Political Lives: Australian prime ministers and their biographers
UNSW Press, $39.99 pb, 327 pp
Risk and reward
We live in an age of leader- and media-centric politics. There is a name and a personality attached to every significant political initiative, and chief among them are prime ministers and premiers. Political junkies will be familiar with the torrent of ‘leader’ profiles generated by the press and well versed in identifying implicit bias. Yet we constitute a ready market for biographies of current (and perhaps rising) stars, and journalists are often first to seize the opportunity to write ‘the first draft of history’. How well do we understand the genre and its effects?
Chris Wallace is a shrewd and experienced political journalist; an accomplished biographer with previous works on Germaine Greer, John Hewson, and Don Bradman; and now an academic. This book draws on her PhD thesis. That breadth of experience is significant: she presents an innovative argument, is diligent about archival research and direct engagement with those about whom she is writing, and her lively and accessible style and gift for telling anecdotes will win a wide readership.

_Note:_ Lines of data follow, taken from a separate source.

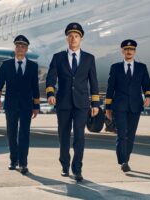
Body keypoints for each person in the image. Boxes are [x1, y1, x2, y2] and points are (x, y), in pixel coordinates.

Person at [46, 22, 100, 182]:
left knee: (79, 137)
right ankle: (64, 165)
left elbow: (94, 82)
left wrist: (95, 104)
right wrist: (50, 93)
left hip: (81, 103)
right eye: (70, 36)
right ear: (67, 38)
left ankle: (77, 169)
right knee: (63, 136)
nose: (73, 39)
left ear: (80, 38)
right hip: (63, 103)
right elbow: (51, 78)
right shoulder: (58, 57)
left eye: (76, 36)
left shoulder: (89, 58)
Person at [0, 35, 40, 175]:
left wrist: (36, 106)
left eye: (23, 46)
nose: (20, 48)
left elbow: (35, 87)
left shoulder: (33, 66)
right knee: (12, 133)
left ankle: (23, 163)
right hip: (11, 105)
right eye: (18, 46)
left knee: (24, 134)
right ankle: (13, 161)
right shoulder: (6, 64)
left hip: (26, 105)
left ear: (26, 49)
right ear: (15, 48)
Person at [105, 39, 150, 172]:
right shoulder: (115, 67)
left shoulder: (141, 67)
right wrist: (108, 107)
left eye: (131, 49)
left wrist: (148, 96)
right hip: (119, 106)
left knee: (131, 134)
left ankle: (126, 158)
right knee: (122, 133)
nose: (129, 51)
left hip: (135, 106)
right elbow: (110, 88)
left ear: (135, 51)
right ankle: (123, 161)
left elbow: (147, 85)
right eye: (126, 49)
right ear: (122, 51)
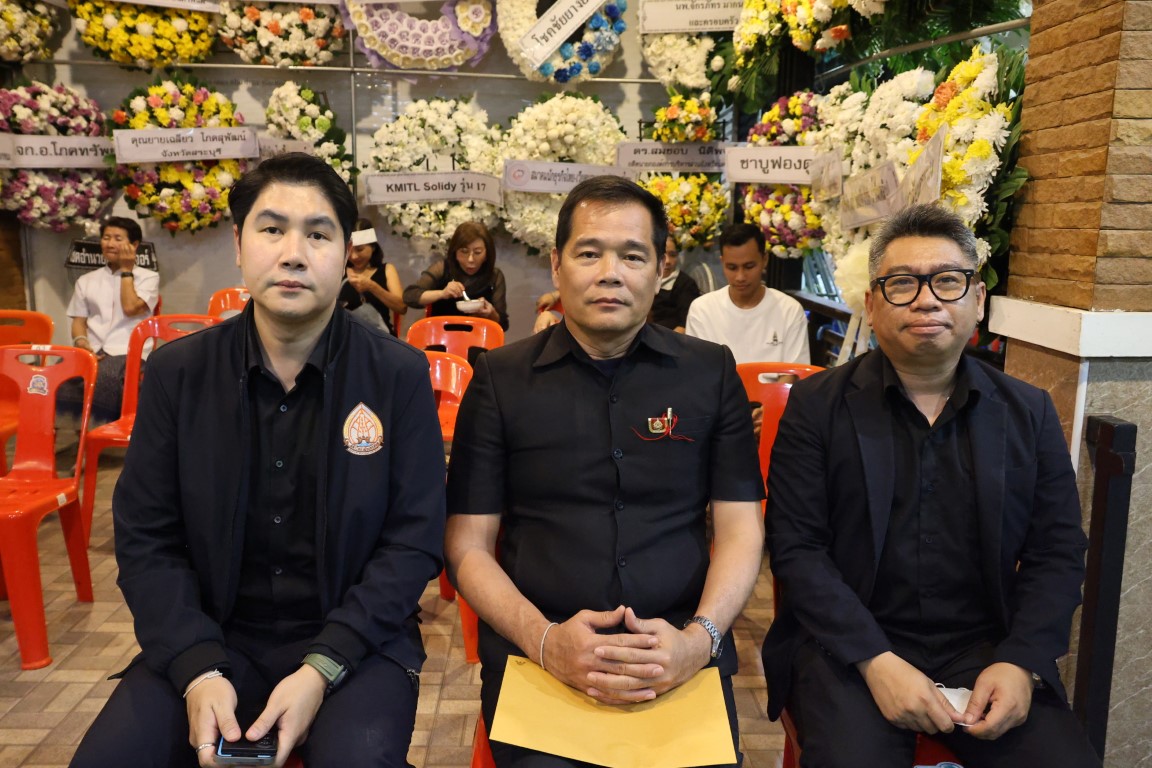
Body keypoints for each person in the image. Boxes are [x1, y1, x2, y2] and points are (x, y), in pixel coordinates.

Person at [70, 153, 446, 768]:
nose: (293, 254)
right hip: (211, 633)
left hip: (357, 642)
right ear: (239, 246)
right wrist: (196, 667)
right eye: (272, 229)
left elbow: (414, 541)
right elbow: (146, 539)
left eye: (318, 234)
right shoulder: (177, 374)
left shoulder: (396, 375)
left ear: (346, 255)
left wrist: (323, 666)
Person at [761, 204, 1102, 768]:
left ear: (978, 300)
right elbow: (798, 550)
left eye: (947, 281)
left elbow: (1057, 550)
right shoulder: (817, 407)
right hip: (848, 645)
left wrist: (1021, 661)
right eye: (902, 283)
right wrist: (875, 660)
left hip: (984, 646)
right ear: (871, 305)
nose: (926, 300)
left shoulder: (1028, 411)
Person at [445, 176, 766, 767]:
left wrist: (699, 642)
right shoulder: (500, 381)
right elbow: (467, 544)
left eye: (633, 256)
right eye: (589, 253)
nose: (610, 273)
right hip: (540, 655)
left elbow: (742, 529)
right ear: (557, 265)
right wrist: (545, 641)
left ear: (660, 269)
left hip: (678, 650)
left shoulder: (710, 373)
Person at [66, 216, 159, 420]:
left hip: (128, 350)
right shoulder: (86, 280)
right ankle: (70, 428)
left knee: (104, 376)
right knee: (62, 373)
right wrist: (81, 342)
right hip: (93, 349)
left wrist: (126, 270)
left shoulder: (148, 277)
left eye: (118, 238)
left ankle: (102, 429)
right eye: (106, 237)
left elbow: (130, 308)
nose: (110, 243)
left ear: (134, 245)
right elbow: (79, 321)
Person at [684, 223, 810, 365]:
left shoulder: (789, 310)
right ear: (722, 262)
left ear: (764, 260)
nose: (740, 277)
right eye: (732, 268)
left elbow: (795, 371)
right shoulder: (702, 310)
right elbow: (697, 368)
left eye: (749, 267)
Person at [403, 221, 509, 329]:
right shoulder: (442, 268)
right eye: (464, 251)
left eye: (477, 252)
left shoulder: (494, 276)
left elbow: (503, 325)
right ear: (455, 252)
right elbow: (410, 296)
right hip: (442, 334)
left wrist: (491, 313)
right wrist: (442, 293)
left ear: (487, 254)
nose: (470, 259)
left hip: (479, 336)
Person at [338, 218, 407, 335]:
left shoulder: (387, 269)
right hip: (345, 335)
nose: (354, 256)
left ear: (373, 247)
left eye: (360, 250)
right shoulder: (339, 270)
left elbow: (402, 307)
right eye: (349, 251)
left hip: (379, 336)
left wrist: (372, 286)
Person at [649, 235, 701, 332]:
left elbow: (685, 325)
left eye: (672, 255)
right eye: (662, 255)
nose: (667, 261)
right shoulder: (644, 279)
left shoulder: (686, 284)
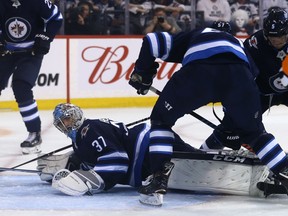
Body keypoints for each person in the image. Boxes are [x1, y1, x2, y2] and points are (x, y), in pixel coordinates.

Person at [128, 20, 288, 205]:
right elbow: (248, 84)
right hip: (239, 74)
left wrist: (143, 74)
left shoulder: (197, 34)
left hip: (200, 71)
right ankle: (283, 168)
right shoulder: (238, 46)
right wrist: (234, 123)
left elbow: (151, 41)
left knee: (161, 120)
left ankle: (157, 179)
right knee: (255, 134)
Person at [39, 102, 271, 205]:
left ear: (78, 115)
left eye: (70, 117)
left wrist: (87, 182)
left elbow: (117, 161)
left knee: (193, 159)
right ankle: (222, 142)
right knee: (194, 161)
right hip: (148, 153)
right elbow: (95, 158)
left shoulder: (89, 129)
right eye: (64, 121)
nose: (69, 123)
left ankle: (227, 143)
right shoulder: (83, 140)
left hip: (149, 145)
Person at [201, 9, 288, 149]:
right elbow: (238, 71)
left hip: (285, 91)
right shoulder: (255, 44)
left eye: (281, 36)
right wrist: (231, 100)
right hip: (259, 92)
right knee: (231, 126)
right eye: (272, 37)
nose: (276, 40)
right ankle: (205, 152)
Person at [0, 0, 63, 154]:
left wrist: (46, 37)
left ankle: (34, 133)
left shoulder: (37, 1)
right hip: (6, 52)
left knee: (21, 86)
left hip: (31, 53)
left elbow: (56, 18)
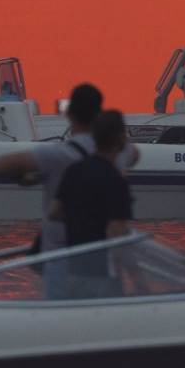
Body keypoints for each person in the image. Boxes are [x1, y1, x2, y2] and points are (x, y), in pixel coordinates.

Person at [0, 82, 132, 260]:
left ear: (70, 114)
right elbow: (134, 155)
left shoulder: (57, 155)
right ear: (98, 114)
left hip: (59, 256)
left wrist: (29, 177)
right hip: (100, 255)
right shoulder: (118, 152)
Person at [48, 109, 136, 298]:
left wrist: (83, 217)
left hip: (73, 273)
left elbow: (54, 212)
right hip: (103, 274)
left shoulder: (74, 170)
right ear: (121, 138)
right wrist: (139, 281)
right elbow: (118, 233)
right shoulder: (115, 181)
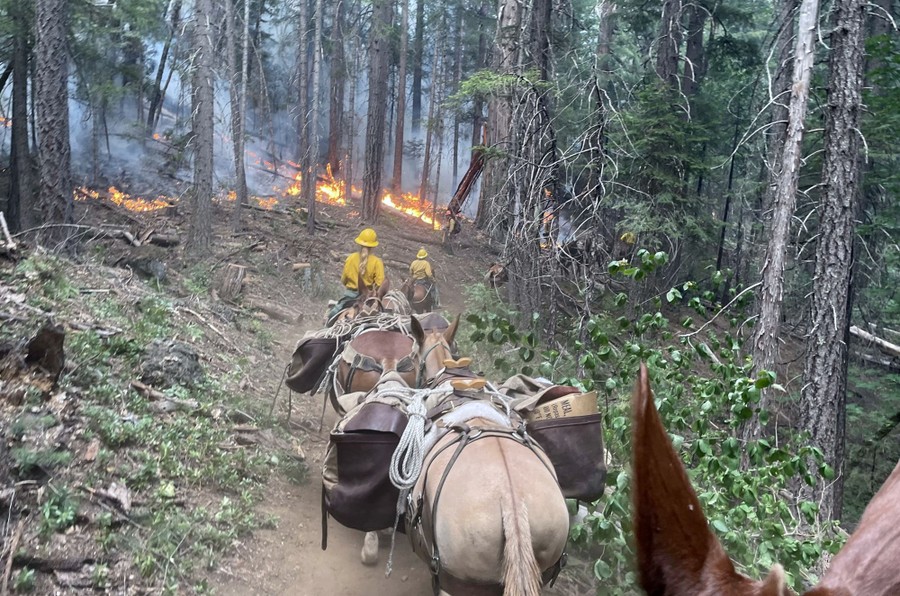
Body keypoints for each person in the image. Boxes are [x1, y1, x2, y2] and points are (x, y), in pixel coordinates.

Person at [326, 228, 388, 321]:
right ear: (374, 246)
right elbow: (380, 283)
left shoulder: (351, 258)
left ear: (358, 244)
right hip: (368, 298)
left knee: (332, 314)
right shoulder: (377, 262)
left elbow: (344, 279)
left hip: (350, 295)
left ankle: (326, 327)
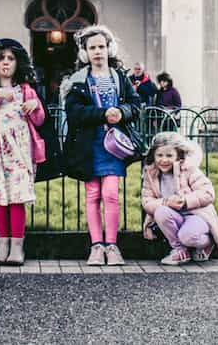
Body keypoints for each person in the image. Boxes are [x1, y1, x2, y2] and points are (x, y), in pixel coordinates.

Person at [63, 25, 142, 266]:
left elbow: (135, 105)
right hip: (89, 146)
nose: (98, 51)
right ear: (85, 52)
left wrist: (121, 111)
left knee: (110, 195)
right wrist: (102, 114)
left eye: (101, 46)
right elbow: (74, 112)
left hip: (113, 146)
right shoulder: (78, 81)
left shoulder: (120, 78)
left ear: (109, 48)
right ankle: (96, 246)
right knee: (93, 194)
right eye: (92, 47)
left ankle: (112, 245)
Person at [0, 39, 47, 266]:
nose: (6, 62)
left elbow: (39, 119)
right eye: (1, 58)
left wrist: (36, 107)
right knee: (0, 200)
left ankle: (16, 248)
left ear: (18, 63)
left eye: (10, 58)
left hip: (20, 153)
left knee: (17, 199)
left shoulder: (25, 89)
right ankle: (2, 246)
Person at [142, 131, 218, 265]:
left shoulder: (188, 169)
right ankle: (180, 250)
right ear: (154, 155)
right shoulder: (151, 173)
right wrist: (165, 202)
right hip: (174, 216)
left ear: (178, 155)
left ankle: (207, 243)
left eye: (169, 155)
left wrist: (186, 201)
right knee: (161, 210)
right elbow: (147, 202)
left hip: (196, 215)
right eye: (159, 155)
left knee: (186, 237)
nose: (164, 160)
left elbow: (208, 193)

Her argument is that contemporary political biography – that is, work published while its subject is still active – can constitute a political intervention that might make or break a politician. She was driven to this realisation by reflecting on the potentially adverse influence of a biography of Julia Gillard she was near to completing while Gillard was still prime minister. It was never intended as an attack biography, yet Wallace became convinced that her analysis of Gillard’s gifts and all too human flaws would be filleted by opponents looking for negatives to amplify their already fierce denigration of Gillard. So, she abandoned the project, and returned her publishing advance.